With time, KV store designs have become more mature, providing additional functionalities, such as efficient range queries, durability, and atomicity. These are key requirements for databases and are typically implemented from scratch in such systems. The increased set of KV native functionalities has led database designers to reconsider the historical contraposition between KV stores and database systems and to embrace designs where KV stores are embedded as storage engines within database systems. In these designs, the transaction processing logic is decoupled from the data storage and retrieval subsystem, which is taken care of by the KV store.

Examples of database systems that embrace this design are Microsoft’s Deuteronomy, which is built around the BW-tree KV store; Apple’s FoundationDB, which has employed SQLite and is now shipping with the new RedWood KV store; Google’s Spanner, which has been layered on-top of a Bigtable-based KV store; MongoDB, which uses WiredTiger; and MariaDB, which uses Facebook’s RocksDB.

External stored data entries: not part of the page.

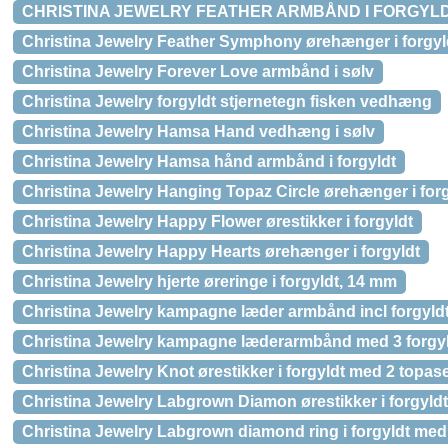
CHRISTINA JEWELRY FEATHER ARMBÅND I FORGYL
Christina Jewelry Feather Symphony ørehænger i forgyl
Christina Jewelry Forever Love armbånd i sølv
Christina Jewelry forgyldt stjernetegn fisken vedhæng
Christina Jewelry Hamsa Hand vedhæng i sølv
Christina Jewelry Hamsa hånd armbånd i forgyldt
Christina Jewelry Hanging Topaz Circle ørehænger i for
Christina Jewelry Happy Flower ørestikker i forgyldt
Christina Jewelry Happy Hearts ørehænger i forgyldt
Christina Jewelry hjerte øreringe i forgyldt, 14 mm
Christina Jewelry kampagne læder armbånd incl forgy
Christina Jewelry kampagne læderarmbånd med 3 forgyld
Christina Jewelry Knot ørestikker i forgyldt med 2 topas
Christina Jewelry Labgrown Diamon ørestikker i forgyldt
Christina Jewelry Labgrown diamond ring i forgyldt med s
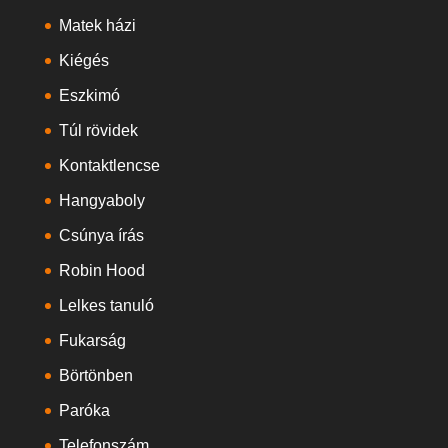
Matek házi
Kiégés
Eszkimó
Túl rövidek
Kontaktlencse
Hangyaboly
Csúnya írás
Robin Hood
Lelkes tanuló
Fukarság
Börtönben
Paróka
Telefonszám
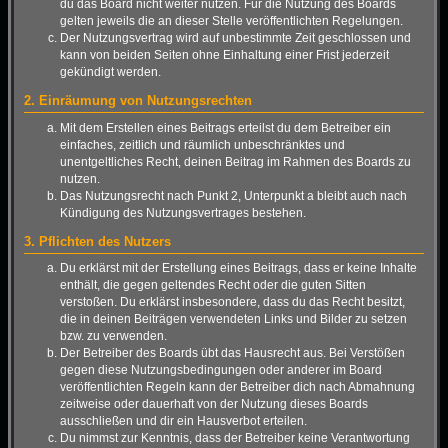
du das Board nicht weiter nutzen. Für die Nutzung des Boards
gelten jeweils die an dieser Stelle veröffentlichten Regelungen.
Der Nutzungsvertrag wird auf unbestimmte Zeit geschlossen und
kann von beiden Seiten ohne Einhaltung einer Frist jederzeit
gekündigt werden.
2. Einräumung von Nutzungsrechten
Mit dem Erstellen eines Beitrags erteilst du dem Betreiber ein
einfaches, zeitlich und räumlich unbeschränktes und
unentgeltliches Recht, deinen Beitrag im Rahmen des Boards zu
nutzen.
Das Nutzungsrecht nach Punkt 2, Unterpunkt a bleibt auch nach
Kündigung des Nutzungsvertrages bestehen.
3. Pflichten des Nutzers
Du erklärst mit der Erstellung eines Beitrags, dass er keine Inhalte
enthält, die gegen geltendes Recht oder die guten Sitten
verstoßen. Du erklärst insbesondere, dass du das Recht besitzt,
die in deinen Beiträgen verwendeten Links und Bilder zu setzen
bzw. zu verwenden.
Der Betreiber des Boards übt das Hausrecht aus. Bei Verstößen
gegen diese Nutzungsbedingungen oder anderer im Board
veröffentlichten Regeln kann der Betreiber dich nach Abmahnung
zeitweise oder dauerhaft von der Nutzung dieses Boards
ausschließen und dir ein Hausverbot erteilen.
Du nimmst zur Kenntnis, dass der Betreiber keine Verantwortung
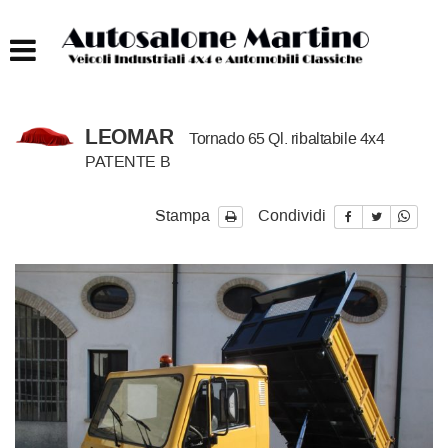
HOME
AUTOCARRI FINO A 75T
LEOMAR
Tornado 65 Ql. ribaltabile 4x4
AUTOCARRI OLTRE 75T
PATENTE B
AUTO
Stampa
Condividi
IMBARCAZIONI
ACQUISTIAMO USATO
ASSISTENZA
CONTATTI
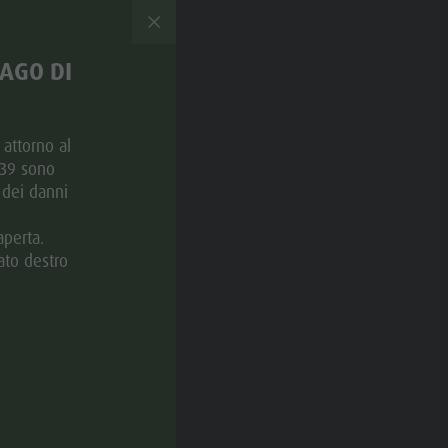
LAGO DI
e attorno al
 39 sono
 dei danni
aperta.
ato destro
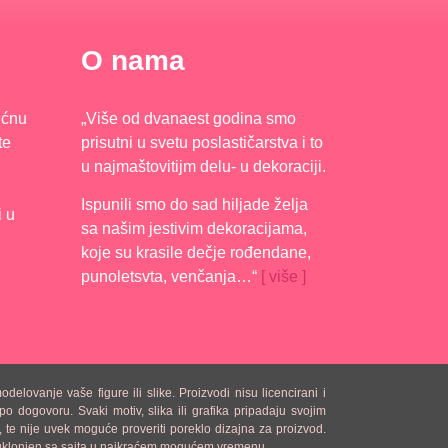
O nama
ućnu
„Više od dvanaest godina smo
te
prisutni u svetu poslastičarstva i to
u najmaštovitijm delu- u dekoraciji.
Ispunili smo do sad hiljade želja
i u
sa našim jestivim dekoracijama,
koje su krasile dečje rođendane,
punoletsvta, venčanja…“
[ više ]
lovanje vaše figure ili slike. Proizvodi nisu licencirani i
o dogovoru. Svaki motiv, slika ili grafika pripadaju svojim
 te nije uvek moguće proveriti poreklo dizajna za proizvod.
iti uklonjen sa sajta u najkraćem mogućem vremenu.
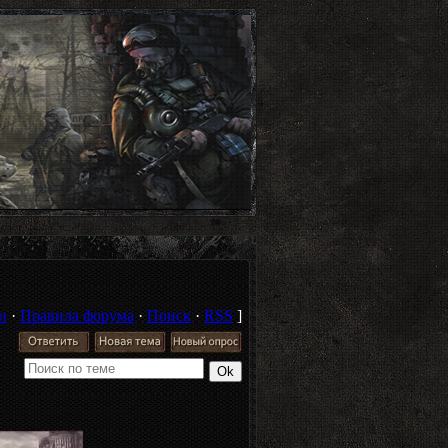
и
·
Правила форума
·
Поиск
·
RSS
]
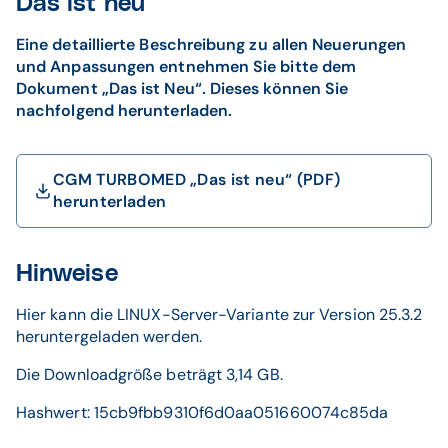
Das ist neu
Eine detaillierte Beschreibung zu allen Neuerungen
und Anpassungen entnehmen Sie bitte dem
Dokument „Das ist Neu“. Dieses können Sie
nachfolgend herunterladen.
CGM TURBOMED „Das ist neu“ (PDF)
herunterladen
Hinweise
Hier kann die LINUX-Server-Variante zur Version 25.3.2
heruntergeladen werden.
Die Downloadgröße beträgt 3,14 GB.
Hashwert: 15cb9fbb9310f6d0aa051660074c85da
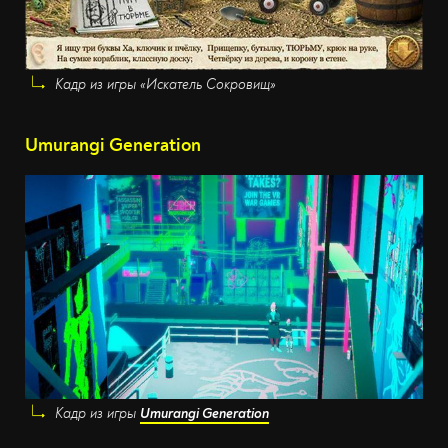
Кадр из игры «Искатель Сокровищ»
Umurangi Generation
Кадр из игры
Umurangi Generation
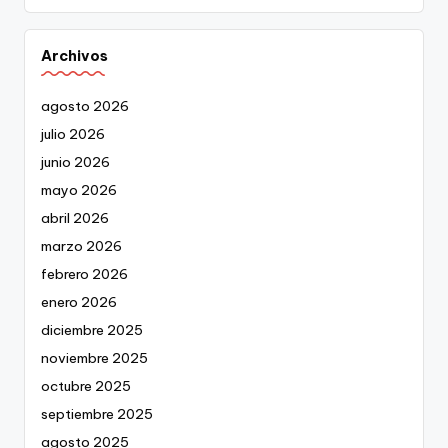
Archivos
agosto 2026
julio 2026
junio 2026
mayo 2026
abril 2026
marzo 2026
febrero 2026
enero 2026
diciembre 2025
noviembre 2025
octubre 2025
septiembre 2025
agosto 2025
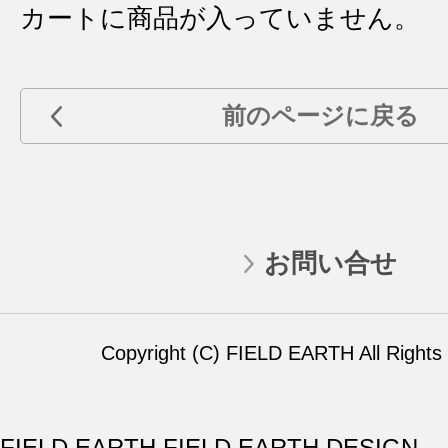
カートに商品が入っていません。
前のページに戻る
お問い合せ
Copyright (C) FIELD EARTH All Rights
FIELD EARTH,FIELD EARTH DESIGN,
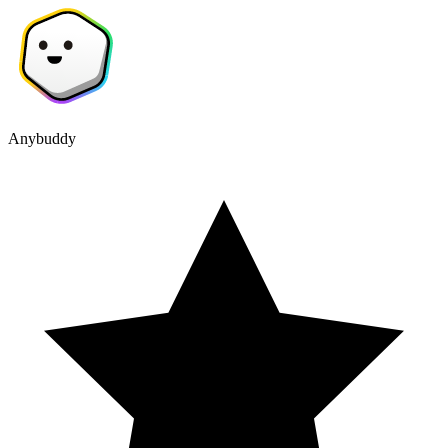
Anybuddy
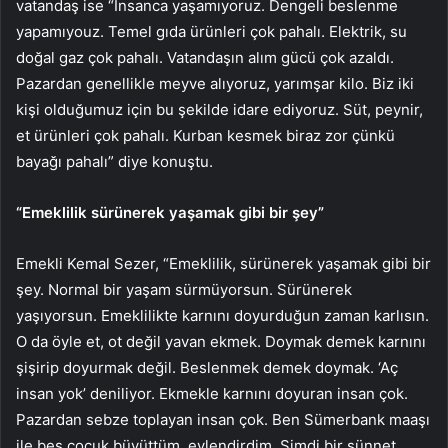
vatandaş ise “İnsanca yaşamıyoruz. Dengeli beslenme
yapamıyouz. Temel gıda ürünleri çok pahalı. Elektrik, su
doğal gaz çok pahalı. Vatandaşın alım gücü çok azaldı.
Pazardan genellikle meyve alıyoruz, yarımşar kilo. Biz iki
kişi olduğumuz için bu şekilde idare ediyoruz. Süt, peynir,
et ürünleri çok pahalı. Kurban kesmek biraz zor çünkü
bayağı pahalı” diye konuştu.
“Emeklilik sürünerek yaşamak gibi bir şey”
Emekli Kemal Sezer, “Emeklilik, sürünerek yaşamak gibi bir
şey. Normal bir yaşam sürmüyorsun. Sürünerek
yaşıyorsun. Emeklilikte karnını doyurduğun zaman karlısın.
O da öyle et, ot değil yavan ekmek. Doymak demek karnını
şişirip doyurmak değil. Beslenmek demek doymak. ‘Aç
insan yok’ deniliyor. Ekmekle karnını doyuran insan çok.
Pazardan sebze toplayan insan çok. Ben Sümerbank maaşı
ile beş çocuk büyüttüm, evlendirdim. Şimdi bir sünnet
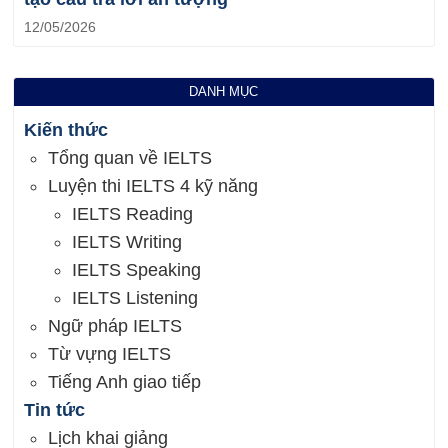
12/05/2026
DANH MỤC
Kiến thức
Tổng quan về IELTS
Luyện thi IELTS 4 kỹ năng
IELTS Reading
IELTS Writing
IELTS Speaking
IELTS Listening
Ngữ pháp IELTS
Từ vựng IELTS
Tiếng Anh giao tiếp
Tin tức
Lịch khai giảng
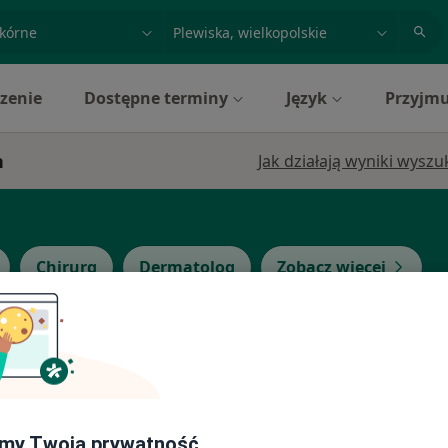
acja, badanie lub nazwisko
miasto lub dzielnica
zenie
Dostępne terminy
Język
Przyjmu
h
Jak działają wyniki wysz
Chirurg
Dermatolog
Zobacz więcej
Dziś
Jutro
Ndz,
Pon,
7 Sie
8 Sie
9 Sie
10 Sie
cięcy
my Twoją prywatność
Umawianie online nie jest dostępne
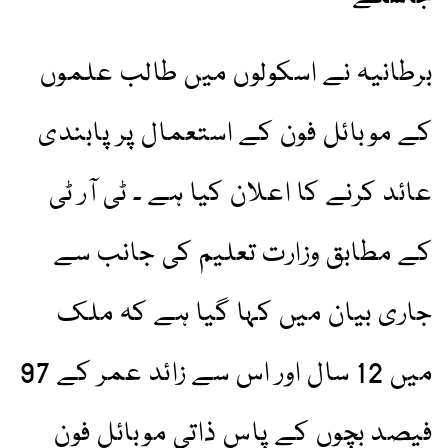
برطانیہ نے اسکولوں میں طالب علموں
کے موبائل فون کے استعمال پر پابندی
عائد کرنے کا اعلان کیا ہے ۔ ٹی آر ٹی
کے مطابق وزارت تعلیم کی جانب سے
جاری بیان میں کہا گیا ہے کہ ملک
میں 12 سال اور اس سے زائد عمر کے 97
فیصد بچوں کے پاس ذاتی موبائل فون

This decoupled design allows for a clear separation of concerns, making performance improvements to the KV store available for the database system as a whole, with no further integration efforts.

Efficient and high-performance KV store designs

In light of this design shift, proposing efficient and high-performance KV store designs becomes relevant for a very broad set of data platform systems and use cases, and IBM Research is highly involved in projects that pursue this line of research.

Researchers from the Zurich lab have designed and implemented uDepot, a KV store built from the ground up to enable high throughput, low latency, and high efficiency with emerging NVM storage devices, such as Intel 3DXP SSDs, and with NAND flash devices, which are widely available in Cloud environments. 

uDepot achieves high performance and  resource efficiency thanks to the synergistic implementation of two main techniques:

1. A lightweight task-based runtime that can handle multiple I/O operations in parallel, thus saturating the available I/O bandwidth.
2. A two-level main-memory index that dynamically adjusts its DRAM footprint to the current data-set size, while providing fast lookups and insertions thanks to high cache efficiency and a low-overhead concurrency control scheme.

Overall, uDepot is delivers up to 2x higher throughput than existing systems on the YCSB workloads and is able to fully utilize the available I/O bandwidth, even when deployed on top of 20 storage devices. Additional details on uDepot can be found in the paper published at the USENIX FAST conference.

Other contributions

IBM Research is also active in the development of FoundationDB and has already contributed with two improvements to its KV store component. The first contribution is the design of an in-memory KV data structure that is used by the storage layer of FoundationDB to buffer the incoming writes before committing them to disk. This data structure is based on the Adaptive Radix Tree, and replaces the existing Red-black tree implementation, providing up to 20% higher write throughput. 

The second contribution is the implementation of a new page caching scheme that adopts the last recently used replacement policy. This policy aims to retain frequently accessed pages in memory and provides up to 10% higher hit rates on skewed workloads compared to the default random replacement policy. Both contributions have been made directly to the public repository and in collaboration with the FoundationDB community. 

Additional details on the involvement of IBM Research in the FoundationDB project can be found in this presentation, given at the 2019 FoundationDB summit.